WHAT IS EXPECTED: Write out the rows below word for word, leaving out the pictures.

DATA TO EXAMINE:
□ □ □
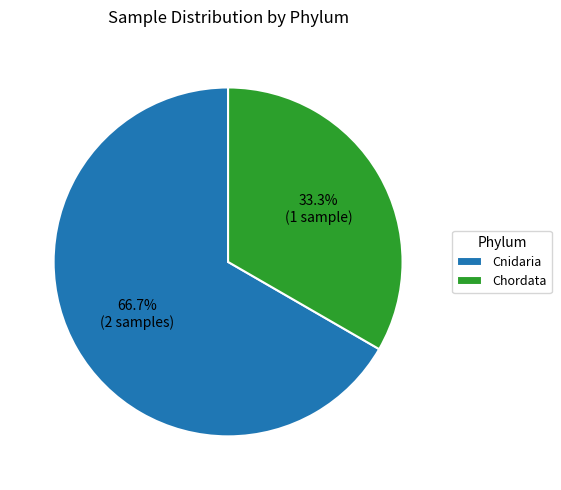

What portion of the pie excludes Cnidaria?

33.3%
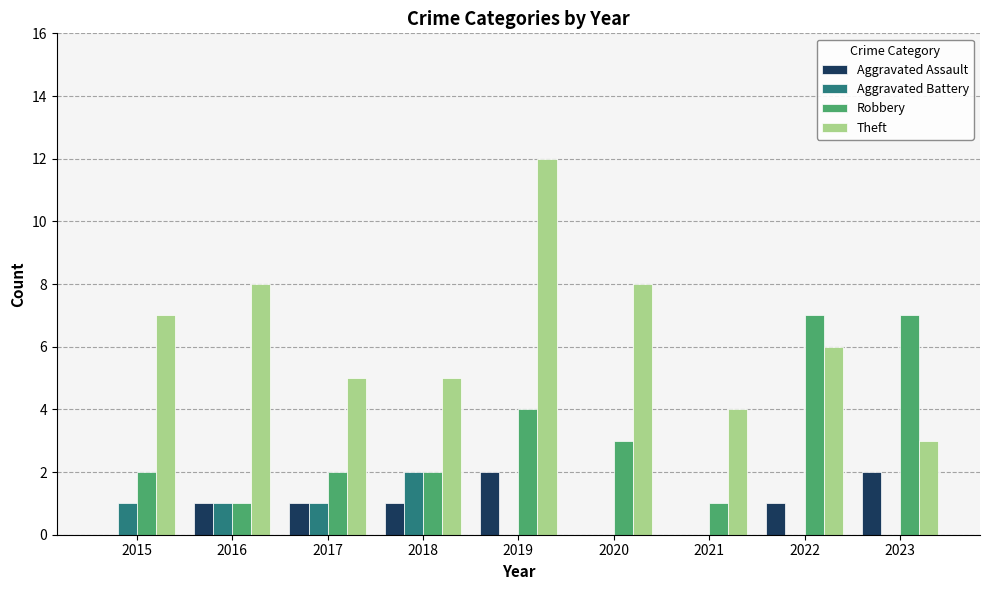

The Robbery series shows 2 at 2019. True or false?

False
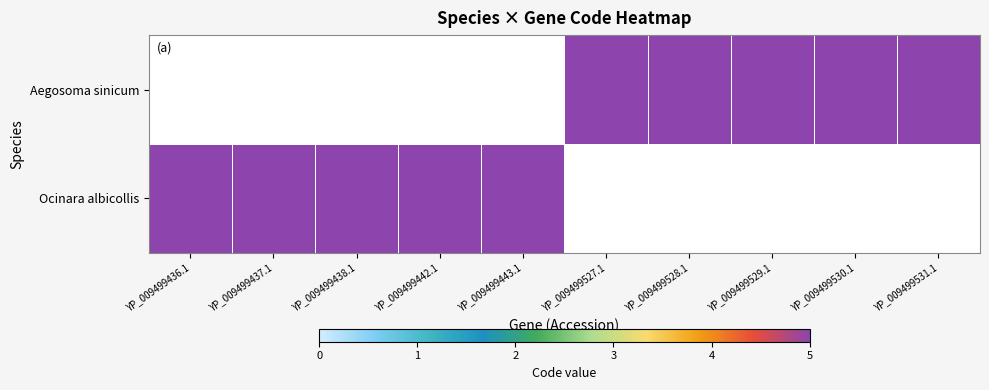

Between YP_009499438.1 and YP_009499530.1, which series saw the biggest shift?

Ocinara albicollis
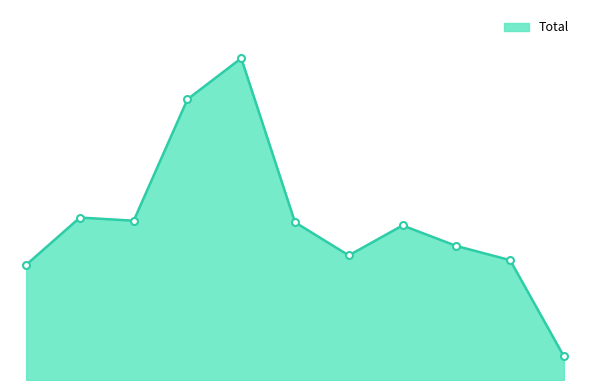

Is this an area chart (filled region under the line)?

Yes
□ □ □
TASK OUTPUT:
What portion of the pie excludes Cnidaria?

33.3%

The Robbery series shows 2 at 2019. True or false?

False

Between YP_009499438.1 and YP_009499530.1, which series saw the biggest shift?

Ocinara albicollis

Is this an area chart (filled region under the line)?

Yes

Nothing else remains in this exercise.